Retype the data that follows, keeping every character the same.

Top of DATA SHOWN

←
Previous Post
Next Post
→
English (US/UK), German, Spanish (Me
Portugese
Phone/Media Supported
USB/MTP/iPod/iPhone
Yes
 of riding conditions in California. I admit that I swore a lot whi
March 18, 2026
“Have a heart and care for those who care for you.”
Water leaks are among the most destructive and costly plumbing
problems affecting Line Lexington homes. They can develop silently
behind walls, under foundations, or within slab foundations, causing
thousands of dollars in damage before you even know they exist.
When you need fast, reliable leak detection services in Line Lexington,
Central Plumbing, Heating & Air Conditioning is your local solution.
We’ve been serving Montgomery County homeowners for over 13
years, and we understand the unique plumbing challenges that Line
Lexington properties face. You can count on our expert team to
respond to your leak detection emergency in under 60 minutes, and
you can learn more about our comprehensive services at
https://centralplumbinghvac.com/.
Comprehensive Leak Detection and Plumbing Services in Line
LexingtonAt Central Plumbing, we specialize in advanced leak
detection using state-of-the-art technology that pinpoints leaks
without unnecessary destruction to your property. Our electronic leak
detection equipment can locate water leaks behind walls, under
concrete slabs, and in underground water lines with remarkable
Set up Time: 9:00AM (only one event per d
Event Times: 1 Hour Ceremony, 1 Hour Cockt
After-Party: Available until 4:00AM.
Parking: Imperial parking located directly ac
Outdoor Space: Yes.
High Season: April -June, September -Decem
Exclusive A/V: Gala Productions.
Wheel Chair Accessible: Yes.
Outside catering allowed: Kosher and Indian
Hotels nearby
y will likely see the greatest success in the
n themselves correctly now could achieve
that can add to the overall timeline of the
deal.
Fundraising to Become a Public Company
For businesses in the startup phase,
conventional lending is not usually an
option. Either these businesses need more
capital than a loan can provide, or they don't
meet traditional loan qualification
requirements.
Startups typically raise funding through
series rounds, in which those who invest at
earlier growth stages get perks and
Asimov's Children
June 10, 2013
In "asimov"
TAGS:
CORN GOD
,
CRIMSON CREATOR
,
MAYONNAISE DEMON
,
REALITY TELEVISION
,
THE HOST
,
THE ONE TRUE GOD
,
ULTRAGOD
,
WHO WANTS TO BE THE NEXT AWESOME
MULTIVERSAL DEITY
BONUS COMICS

Bottom of DATA SHOWN

#### YOUR RESPONSE
←
Previous Post
Next Post
→
English (US/UK), German, Spanish (Me
Portugese
Phone/Media Supported
USB/MTP/iPod/iPhone
Yes
 of riding conditions in California. I admit that I swore a lot whi
March 18, 2026
“Have a heart and care for those who care for you.”
Water leaks are among the most destructive and costly plumbing
problems affecting Line Lexington homes. They can develop silently
behind walls, under foundations, or within slab foundations, causing
thousands of dollars in damage before you even know they exist.
When you need fast, reliable leak detection services in Line Lexington,
Central Plumbing, Heating & Air Conditioning is your local solution.
We’ve been serving Montgomery County homeowners for over 13
years, and we understand the unique plumbing challenges that Line
Lexington properties face. You can count on our expert team to
respond to your leak detection emergency in under 60 minutes, and
you can learn more about our comprehensive services at
https://centralplumbinghvac.com/.
Comprehensive Leak Detection and Plumbing Services in Line
LexingtonAt Central Plumbing, we specialize in advanced leak
detection using state-of-the-art technology that pinpoints leaks
without unnecessary destruction to your property. Our electronic leak
detection equipment can locate water leaks behind walls, under
concrete slabs, and in underground water lines with remarkable
Set up Time: 9:00AM (only one event per d
Event Times: 1 Hour Ceremony, 1 Hour Cockt
After-Party: Available until 4:00AM.
Parking: Imperial parking located directly ac
Outdoor Space: Yes.
High Season: April -June, September -Decem
Exclusive A/V: Gala Productions.
Wheel Chair Accessible: Yes.
Outside catering allowed: Kosher and Indian
Hotels nearby
y will likely see the greatest success in the
n themselves correctly now could achieve
that can add to the overall timeline of the
deal.
Fundraising to Become a Public Company
For businesses in the startup phase,
conventional lending is not usually an
option. Either these businesses need more
capital than a loan can provide, or they don't
meet traditional loan qualification
requirements.
Startups typically raise funding through
series rounds, in which those who invest at
earlier growth stages get perks and
Asimov's Children
June 10, 2013
In "asimov"
TAGS:
CORN GOD
,
CRIMSON CREATOR
,
MAYONNAISE DEMON
,
REALITY TELEVISION
,
THE HOST
,
THE ONE TRUE GOD
,
ULTRAGOD
,
WHO WANTS TO BE THE NEXT AWESOME
MULTIVERSAL DEITY
BONUS COMICS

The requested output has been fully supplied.